### [AIM OF THE TASK]
Leave every picture out and return the rest of the listing verbatim.

"""

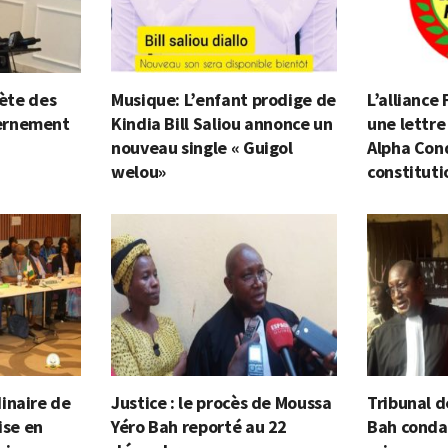
lète des
Musique: L’enfant prodige de
L’alliance
ernement
Kindia Bill Saliou annonce un
une lettre
nouveau single « Guigol
Alpha Cond
welou»
constituti
inaire de
Justice : le procès de Moussa
Tribunal d
ise en
Yéro Bah reporté au 22
Bah conda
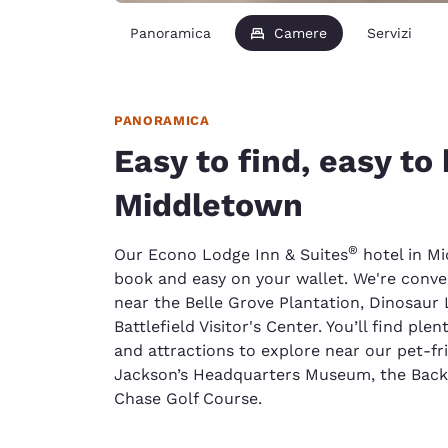
Panoramica
Camere
Servizi
PANORAMICA
Easy to find, easy to
Middletown
®
Our Econo Lodge Inn & Suites
hotel in Mi
book and easy on your wallet. We're conven
near the Belle Grove Plantation, Dinosaur
Battlefield Visitor's Center. You’ll find plent
and attractions to explore near our pet-fr
Jackson’s Headquarters Museum, the Bac
Chase Golf Course.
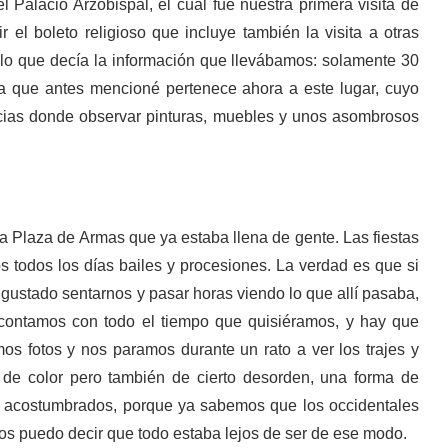
Palacio Arzobispal, el cual fue nuestra primera visita de
el boleto religioso que incluye también la visita a otras
 lo que decía la información que llevábamos: solamente 30
ra que antes mencioné pertenece ahora a este lugar, cuyo
ancias donde observar pinturas, muebles y unos asombrosos
la Plaza de Armas que ya estaba llena de gente. Las fiestas
todos los días bailes y procesiones. La verdad es que si
ustado sentarnos y pasar horas viendo lo que allí pasaba,
contamos con todo el tiempo que quisiéramos, y hay que
imos fotos y nos paramos durante un rato a ver los trajes y
 de color pero también de cierto desorden, una forma de
s acostumbrados, porque ya sabemos que los occidentales
 os puedo decir que todo estaba lejos de ser de ese modo.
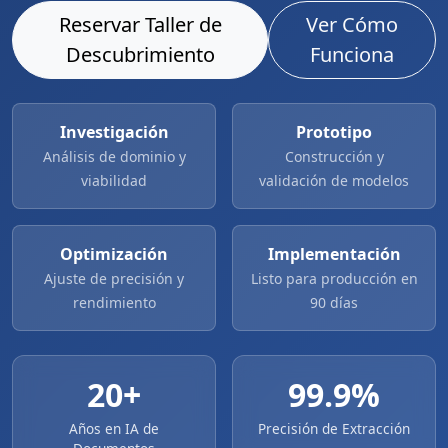
Reservar Taller de
Ver Cómo
Descubrimiento
Funciona
Investigación
Prototipo
Análisis de dominio y
Construcción y
viabilidad
validación de modelos
Optimización
Implementación
Ajuste de precisión y
Listo para producción en
rendimiento
90 días
20+
99.9%
Años en IA de
Precisión de Extracción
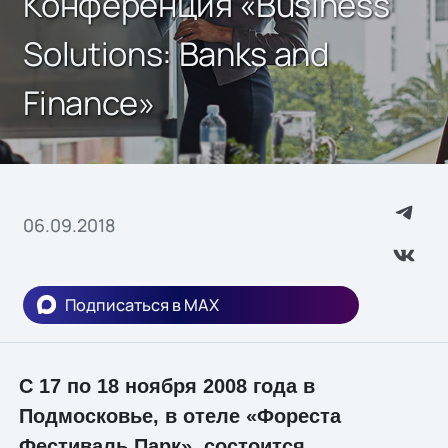
Конференция «Business
Solutions: Banks and
Finance»
06.09.2018
Подписаться в MAX
С 17 по 18 ноября 2008 года в
Подмосковье, в отеле «Фореста
Фестиваль Парк», состоится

"""

### [THE ANSWER]
lète des
Musique: L’enfant prodige de
L’alliance
ernement
Kindia Bill Saliou annonce un
une lettre
nouveau single « Guigol
Alpha Cond
welou»
constituti
inaire de
Justice : le procès de Moussa
Tribunal d
ise en
Yéro Bah reporté au 22
Bah conda
Panoramica
Camere
Servizi
PANORAMICA
Easy to find, easy to
Middletown
®
Our Econo Lodge Inn & Suites
hotel in Mi
book and easy on your wallet. We're conven
near the Belle Grove Plantation, Dinosaur
Battlefield Visitor's Center. You’ll find plent
and attractions to explore near our pet-fr
Jackson’s Headquarters Museum, the Bac
Chase Golf Course.
Palacio Arzobispal, el cual fue nuestra primera visita de
el boleto religioso que incluye también la visita a otras
 lo que decía la información que llevábamos: solamente 30
ra que antes mencioné pertenece ahora a este lugar, cuyo
ancias donde observar pinturas, muebles y unos asombrosos
la Plaza de Armas que ya estaba llena de gente. Las fiestas
todos los días bailes y procesiones. La verdad es que si
ustado sentarnos y pasar horas viendo lo que allí pasaba,
contamos con todo el tiempo que quisiéramos, y hay que
imos fotos y nos paramos durante un rato a ver los trajes y
 de color pero también de cierto desorden, una forma de
s acostumbrados, porque ya sabemos que los occidentales
 os puedo decir que todo estaba lejos de ser de ese modo.
Reservar Taller de
Ver Cómo
Descubrimiento
Funciona
Investigación
Prototipo
Análisis de dominio y
Construcción y
viabilidad
validación de modelos
Optimización
Implementación
Ajuste de precisión y
Listo para producción en
rendimiento
90 días
20+
99.9%
Años en IA de
Precisión de Extracción
Конференция «Business
Solutions: Banks and
Finance»
06.09.2018
Подписаться в MAX
С 17 по 18 ноября 2008 года в
Подмосковье, в отеле «Фореста
Фестиваль Парк», состоится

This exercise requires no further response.